Cour d’appel de Bordeaux, le 16 mai 2025, n°25/01009

La Cour d’appel de Bordeaux, statuant le 16 mai 2025, a examiné un pourvoi formé contre un jugement d’ouverture de procédure collective. Le débiteur, entrepreneur individuel à responsabilité limitée, contestait la réunion de ses patrimoines personnel et professionnel. La cour a d’abord rejeté une fin de non-recevoir puis infirmé la décision première sur le fond. Elle a ainsi précisé les conditions de la réunion des patrimoines en cas de cessation d’activité.

Le droit d’agir en appel du débiteur partiellement succombant

L’existence d’un intérêt à agir constitue une condition essentielle de la recevabilité de l’appel. Le liquidateur soutenait l’irrecevabilité du pourvoi du débiteur, estimant qu’il était dépourvu d’un tel intérêt. La cour a rappelé les principes généraux gouvernant les fins de non-recevoir et le droit d’appel. Elle a cité l’article 546 du code de procédure civile qui dispose que « Le droit d’appel appartient à toute partie qui y a intérêt, si elle n’y a pas renoncé » (par. 10). L’analyse des motifs et du dispositif du jugement attaqué a révélé une erreur matérielle. Le tribunal avait en réalité prononcé une liquidation judiciaire sur les deux patrimoines, alors que son dispositif mentionnait un redressement judiciaire. Le débiteur, ayant sollicité une liquidation limitée à son patrimoine professionnel, avait donc succombé en partie. La cour en a déduit qu’il avait un intérêt légitime à contester l’étendue de la mesure. Elle a ainsi jugé que « Ce dernier avait donc intérêt à interjeter appel du jugement puisqu’il existait une succombance partielle » (par. 14). Cette solution affirme avec force que toute partie subissant un préjudice juridique dispose d’un droit d’accès à la juridiction d’appel. Elle protège le débiteur contre une décision affectant ses droits patrimoniaux au-delà de sa demande initiale. La portée de ce point est limitée à l’appréciation in concreto de l’intérêt, sans remettre en cause les principes généraux de la procédure collective.

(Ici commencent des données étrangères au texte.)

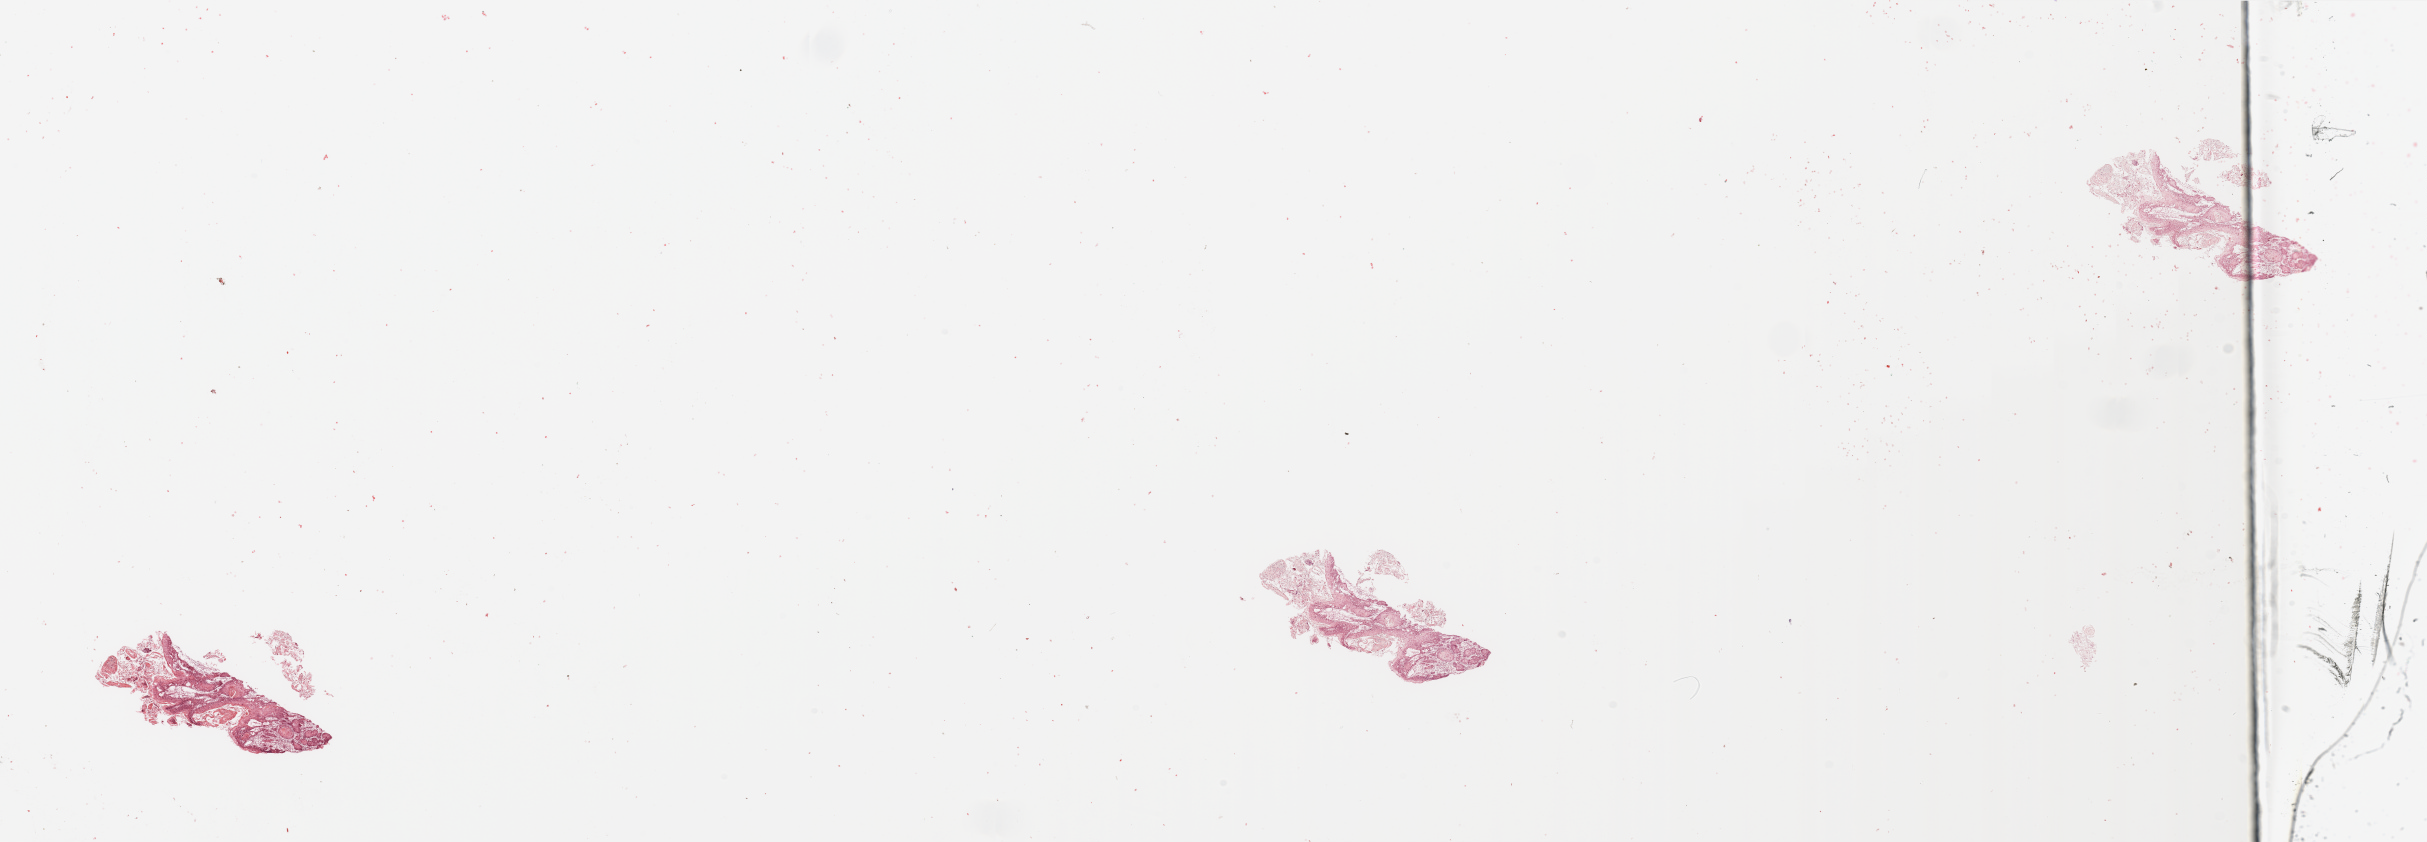
H&E whole-slide image — a low-resolution overview of the entire scanned area, about 38.4 x 13.3 mm, tumour tissue sample, sampled site: tongue. Patient: male, age 64 years. Histologic grade: G2 (moderately differentiated). Composition of this section per pathologist review: tumour nuclei 80%, necrosis 2%.
Histologic diagnosis: Squamous cell carcinoma, NOS (tongue, NOS). AJCC pathologic stage: III.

Les conditions strictes de la réunion des patrimoines en EIRL

Le cœur de l’arrêt concerne l’interprétation des textes régissant la réunion des patrimoines de l’entrepreneur individuel. Le débiteur invoquait une contradiction dans le jugement et l’absence de difficultés sur son patrimoine personnel. La cour a procédé à une analyse systématique du régime juridique de l’EIRL. Elle a rappelé la séparation patrimoniale de principe posée par l’article L526-6 du code de commerce (par. 18). Elle a ensuite cité l’avant-dernier alinéa de l’article L.526-22, qui prévoit que « dans le cas où un entrepreneur individuel cesse toute activité professionnelle indépendante, le patrimoine professionnel et le patrimoine personnel sont réunis » (par. 18). L’enjeu était d’interpréter la notion de cessation d’activité. Les premiers juges avaient retenu la réunion au motif que le débiteur avait cessé son activité depuis plusieurs semaines et recherchait un emploi salarié. La cour d’appel a adopté une interprétation plus exigeante. Elle a constaté que le débiteur avait déclaré un chiffre d’affaires jusqu’en 2024 et produit des devis postérieurs à la cessation des paiements. Elle a ainsi établi une distinction cruciale entre la difficulté d’exercice et l’arrêt effectif. Elle a posé que « la cessation de l’activité justifiant la réunion des patrimoines nécessite un arrêt de l’activité professionnelle depuis plusieurs mois » (par. 22). Cette durée permet d’éviter une confusion entre les patrimoines. Le simple ralentissement d’activité ou les difficultés financières ne suffisent donc pas. La portée de cet arrêt est majeure pour la pratique des EIRL en difficulté. Il renforce la protection du patrimoine personnel en subordonnant sa mise en cause à un arrêt durable et avéré de l’activité professionnelle.